* Source passage
Now that you can add and subtract binary numbers (Python Course #5: Adding and Subtracting Binary Numbers),let’s take it one step further and multiply and divide binary numbers.

Multiplying Binary Numbers

First, look at decimal multiplication and how you probably learned how to do it in school. Take, for example, the multiplication of \(23\cdot 45\). In the first step, you multiply \(3\) with \(4\) (the last digit of the first number/factor and the first digit of the second number), which is 12. The 2 is written directly under the first digit of the second number while the 1, representing the 10 in 12, is carried over to the next position:

\[\begin{eqnarray} 2\underline{3} \cdot \underline{4}5\\\hline \quad_1 2\hspace{0.5em} \end{eqnarray}\]

In the next step, the next digit of the first number is multiplied by the first digit of the second number (\(2\cdot 4\)). The result of this calculation represents the next decimal position. It is therefore written down in front of the result of the first multiplication, and if a digit was carried over from the previous result, they are added together:

\[\begin{eqnarray} \underline{2}3 \cdot \underline{4}5\\\hline 92\hspace{0.5em} \end{eqnarray}\]

This step is repeated until all digits of the first number have been multiplied by the first digit of the second number. Then, the second digit of the second number is used and multiplied with every digit of the first number going from right to left. So in this example, the first digit pair that has to be multiplied is: \(3\cdot 5\). This multiplication is now written under the number coming from the multiplication of the first digit of the second number with all the digits of the first number. However, it is shifted one digit back:

\[\begin{eqnarray} 2\underline{3} \cdot 4\underline{5}\\\hline 92\hspace{0.5em}\\ \quad_1 5 \end{eqnarray}\]

And as you probably already guessed now the next pair of digits to multiply is \(2\cdot 5\):

\[\begin{eqnarray} 2\underline{3} \cdot 4\underline{5}\\\hline 92\hspace{0.5em}\\ 115 \end{eqnarray}\]

And if you have more digits in the second number, this step is repeated until every digit of the first number is multiplied with every digit of the second number.

* Data excerpt
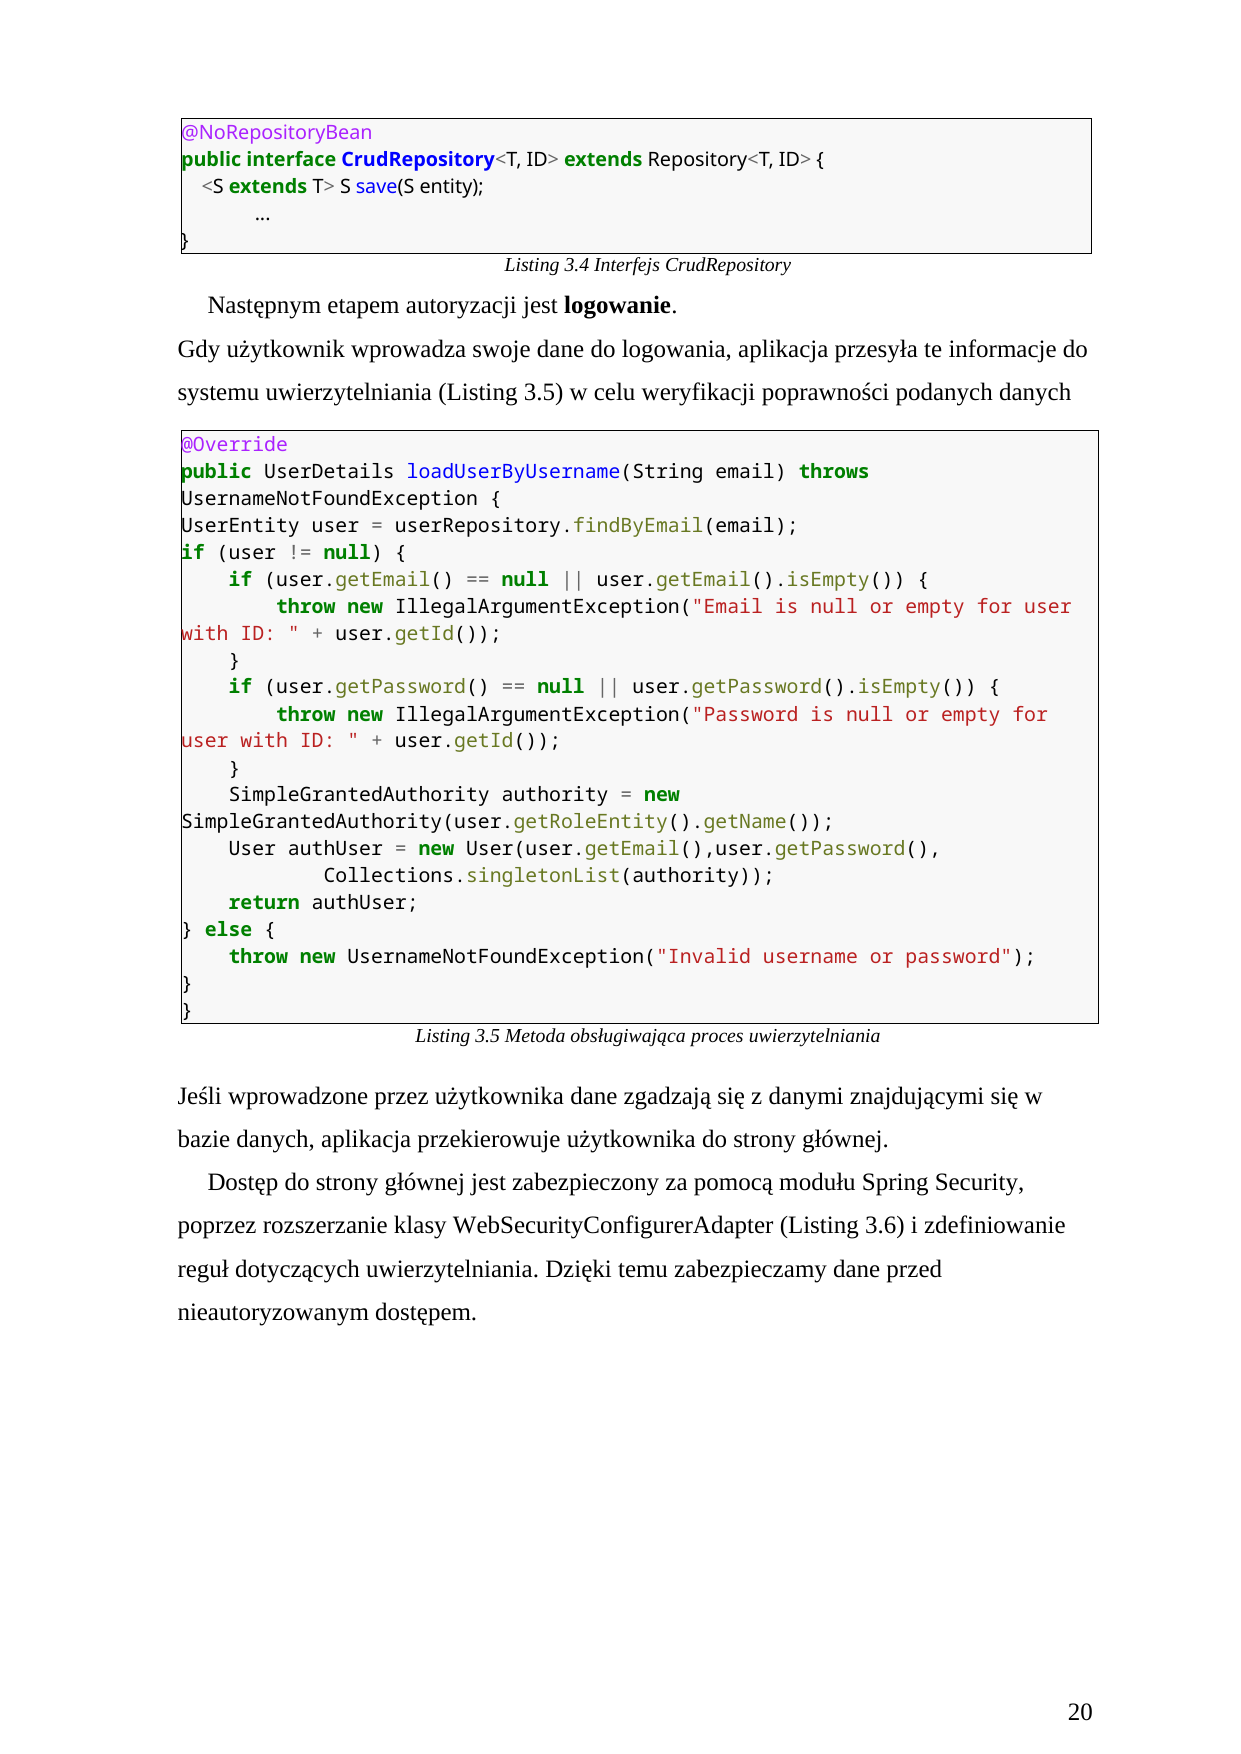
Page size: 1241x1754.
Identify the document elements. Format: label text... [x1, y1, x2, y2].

* Exercises
- a) Answer these questions using the multiplication tutorial:
(i) In the first step of multiplying 23 by 45, which two digits are multiplied?
(ii) What happens to the 1 in the result 12?
(iii) Where is the result of multiplying by the second digit of the second number written?
- b) List every pair of digits that the multiplication tutorial multiplies in its example of 23 times 45, in the order they appear.
- c) Reproduce the multiplication tutorial from "And if you have" to "every digit of the second number.", inclusive.

* Responses by task
- a)
(i) 3 and 4.
(ii) It is carried over to the next position.
(iii) Under the number that came from multiplying by the first digit of the second number, shifted one digit back.

- b)
3 · 4
2 · 4
3 · 5
2 · 5

- c)
And if you have more digits in the second number, this step is repeated until every digit of the first number is multiplied with every digit of the second number.